Il fenomeno dell’antibiotico resistenza

Già nel 1945 Alexander Fleming, premio Nobel per la Medicina, metteva in guardia circa la possibile induzione di resistenze alla penicillina: utilizzando questo antibiotico sotto-dosato si sarebbero selezionate popolazioni batteriche resistenti.
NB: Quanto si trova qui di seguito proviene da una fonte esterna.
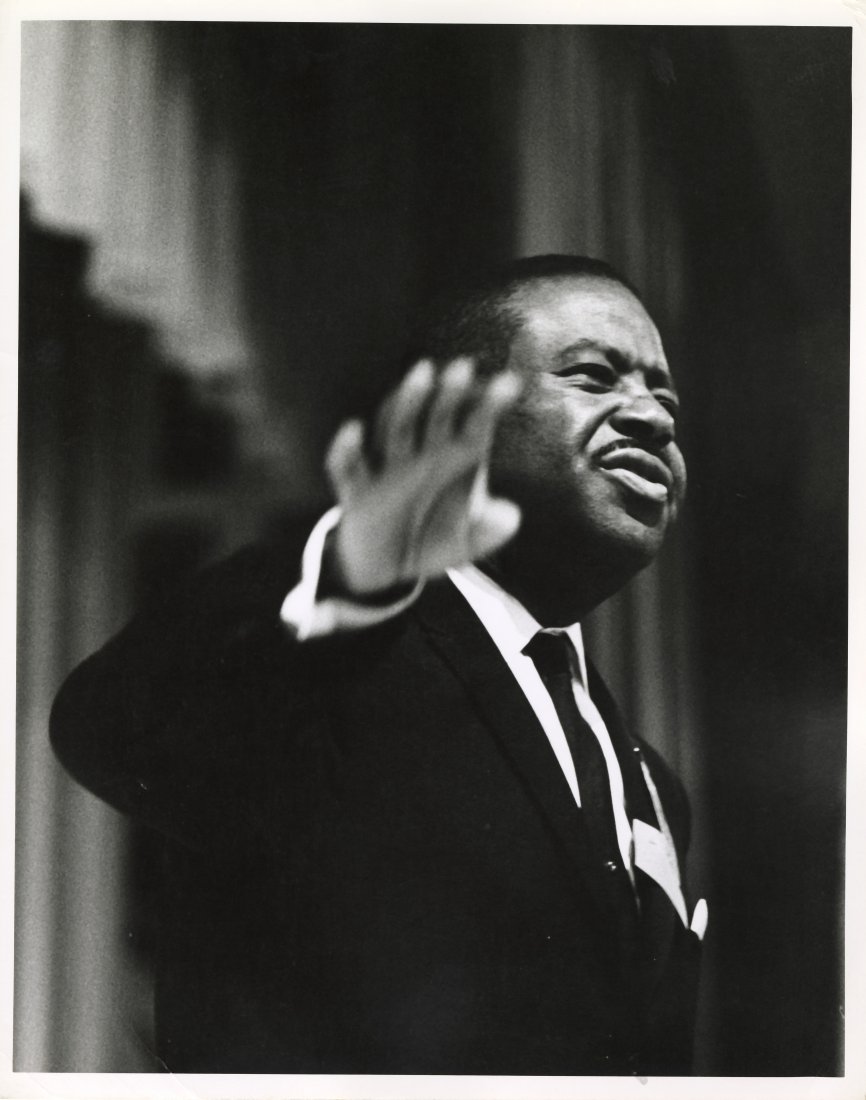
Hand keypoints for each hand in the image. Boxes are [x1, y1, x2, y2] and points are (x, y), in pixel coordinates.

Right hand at [324, 358, 522, 595]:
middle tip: (464, 366)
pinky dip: (348, 449)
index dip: (489, 405)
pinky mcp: (357, 491)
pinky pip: (348, 467)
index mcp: (452, 459)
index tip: (509, 384)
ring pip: (395, 426)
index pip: (473, 424)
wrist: (386, 567)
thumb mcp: (466, 543)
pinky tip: (353, 428)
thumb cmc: (431, 539)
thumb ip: (488, 531)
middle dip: (449, 392)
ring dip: (408, 400)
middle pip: (435, 415)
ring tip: (423, 373)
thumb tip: (510, 517)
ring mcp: (387, 468)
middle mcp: (421, 455)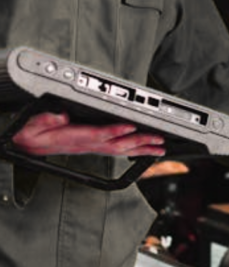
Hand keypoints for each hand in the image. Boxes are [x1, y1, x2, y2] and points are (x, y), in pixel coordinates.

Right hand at [10, 112, 165, 156]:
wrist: (29, 146)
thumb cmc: (32, 135)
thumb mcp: (32, 126)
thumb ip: (45, 120)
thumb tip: (59, 115)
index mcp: (74, 138)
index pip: (99, 134)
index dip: (116, 131)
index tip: (131, 125)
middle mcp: (87, 145)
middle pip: (117, 145)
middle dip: (139, 142)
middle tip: (159, 140)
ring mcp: (92, 148)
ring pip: (121, 150)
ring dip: (142, 150)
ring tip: (160, 149)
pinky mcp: (93, 147)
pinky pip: (118, 151)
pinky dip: (133, 151)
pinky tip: (145, 151)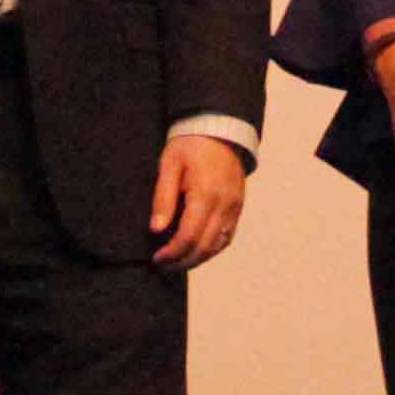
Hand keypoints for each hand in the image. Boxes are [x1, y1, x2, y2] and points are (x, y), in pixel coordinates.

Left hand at [147, 134, 246, 268]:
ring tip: (177, 262)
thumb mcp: (169, 165)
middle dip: (182, 261)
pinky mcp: (238, 207)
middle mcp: (224, 204)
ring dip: (197, 259)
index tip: (156, 257)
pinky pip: (227, 236)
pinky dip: (211, 249)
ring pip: (218, 245)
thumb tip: (157, 229)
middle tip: (163, 265)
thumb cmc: (191, 145)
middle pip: (205, 247)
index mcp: (205, 193)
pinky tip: (196, 251)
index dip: (172, 252)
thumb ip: (163, 198)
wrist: (220, 130)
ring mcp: (234, 207)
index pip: (189, 236)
La resistenza agli antibiotici è oggi un problema globale. Ogni 18 novembre (dal 2008) si celebra la giornata europea per gli antibiotici. Nel nostro Paese, il Ministero della Salute, l’AIFA e l’ISS, hanno promosso una iniziativa relativa all’uso corretto degli antibiotici: lo scopo di questa iniziativa è quello di sensibilizzare i cittadini sull’importanza di ricorrere agli antibiotici solo quando necessario e su prescrizione del medico e di non interrompere la terapia ai primi segni di miglioramento clinico (come, invece, avviene frequentemente).  Nel giugno del 2013, nell’ambito dei lavori del G8, si è discusso ampiamente sul fenomeno dell’antibiotico resistenza, con lo scopo di potenziare la ricerca e lo sviluppo di nuove sostanze antibatteriche, alla luce dell’aumentato isolamento di batteri resistenti (in particolare E.coli, Klebsiella, S.aureus e S.pneumoniae).

Nel 2014 l’OMS ha pubblicato il Global Report on Surveillance, prendendo in considerazione i dati provenienti da 114 Paesi (tra cui l’Italia), concludendo, in modo allarmato, che la resistenza è una delle principali minacce per la salute pubblica e che sono necessarie azioni correttive urgenti.

Il rischio reale è che, se la situazione non dovesse mutare, ci troveremo ad affrontare un’era post-antibiotica nella quale infezioni comuni e curate con successo per decenni saranno nuovamente in grado di uccidere. Nel 2015 il Regno Unito ha dichiarato che, in caso di prosecuzione dell’aumento delle resistenze, nella sola Inghilterra si stimano oltre 80.000 decessi/anno mentre nell’intero pianeta potrebbero essere 10 milioni/anno.

Tutto ciò evidenzia, in modo drammatico, la necessità di un uso razionale ed appropriato degli antibiotici disponibili considerando lo stato attuale della ricerca in tale campo, inesorabilmente  fermo da molti anni.